# Hadrian's Wall camping



## bromleyxphil (May 4, 2010)

Hi

We are on a trip up to the north east next week and thought we would break the journey at Hadrian's Wall. Any suggestions for wild camping or CL's. Close to the wall. It may be very late when we get up there so a wild camping spot may be best.

Phil


----------



## Bubblehead (Mar 5, 2007)

We stayed at a site in the middle of Belingham a couple of years ago, all grass but firm, on a farm and has loads of chickens running around.

Its a little to the north of the wall but may suit

A possible wild camping spot is a Cawfields quarry, havnt been for many years and dont know if their is now a height barrier.

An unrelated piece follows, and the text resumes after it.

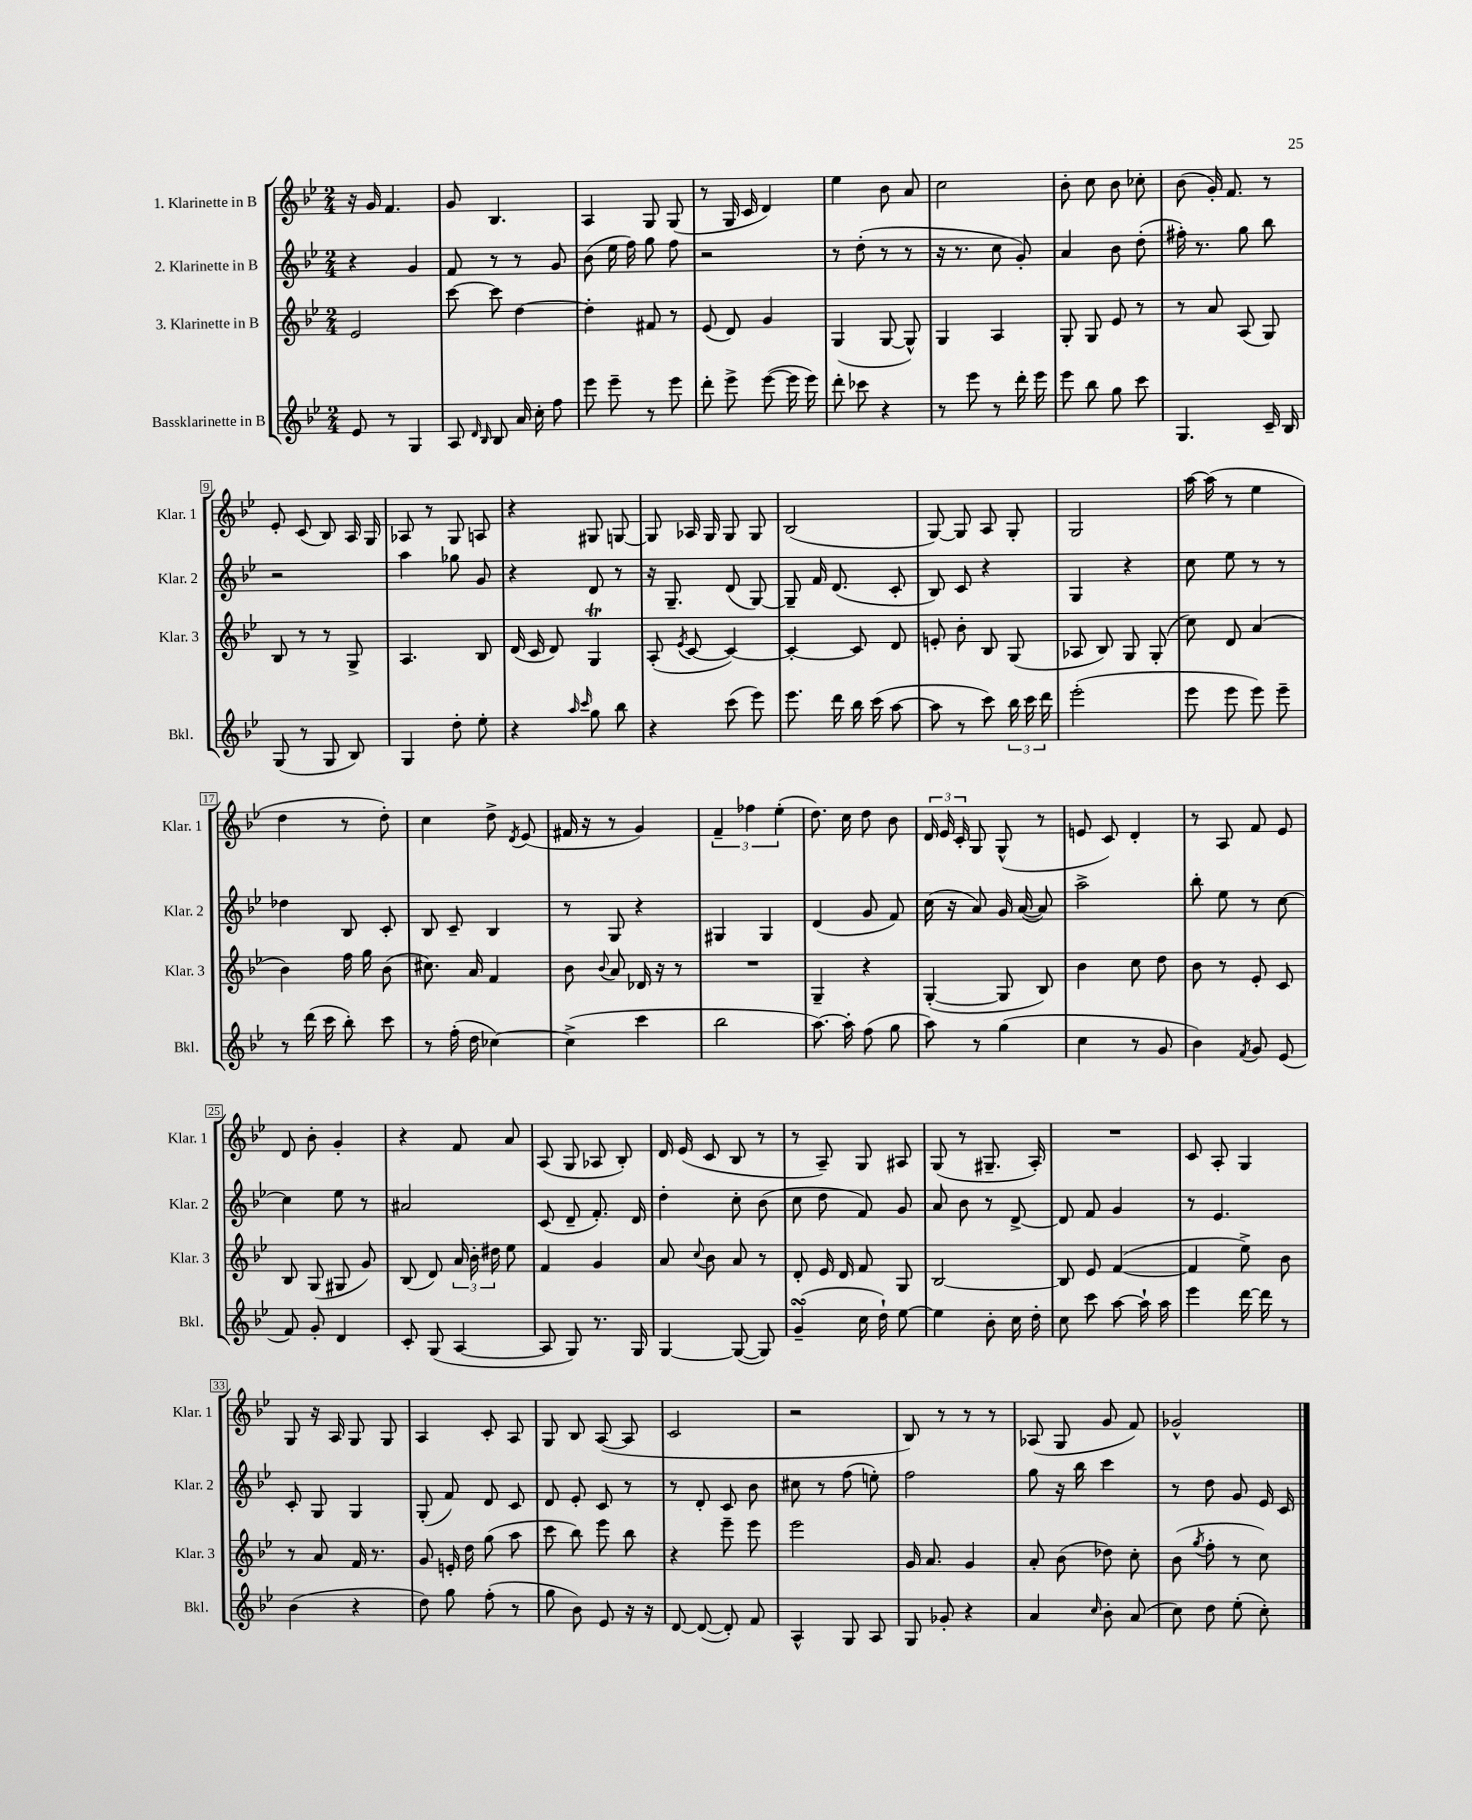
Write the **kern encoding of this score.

Also some good sized laybys at the west end prior to the M6

Andy


----------



## andrewball1000 (Oct 16, 2009)

Hexham - Greencarts Farm

Humshaugh, Hexham, Northumberland, NE46 4BW.

Tel: 01434 681320

We stayed here last September. You can walk to the wall in 5 minutes from the site. It's a CCC Cs but separately they are a bunk house for wall walkers and a number are in tents. Not sure if the have electric hookup but we never use one.

A lot of the wall has been robbed out but this is near some that is standing, albeit only 5 to 6ft high. Pics of the site from the wall with my van

Andrew


----------



## boringfrog (Sep 22, 2006)

*Near Greenhead*

Click here


----------



## patnles (Oct 26, 2006)

We don't do wild camping so can't help with that but there's a small campsite at Heddon-on-the-Wall called Hadrians Wall Campsite (also known as Belvedere Campsite) about 10 miles west of Newcatle-on-Tyne. It's all grass but I'm told it's well drained. 
map The campsite is the first property coming from the right.
Lesley


----------



## StewartJ (Nov 20, 2009)

Whereabouts in Northumberland are you intending visiting as there is an awful lot of wall?

Stewart


----------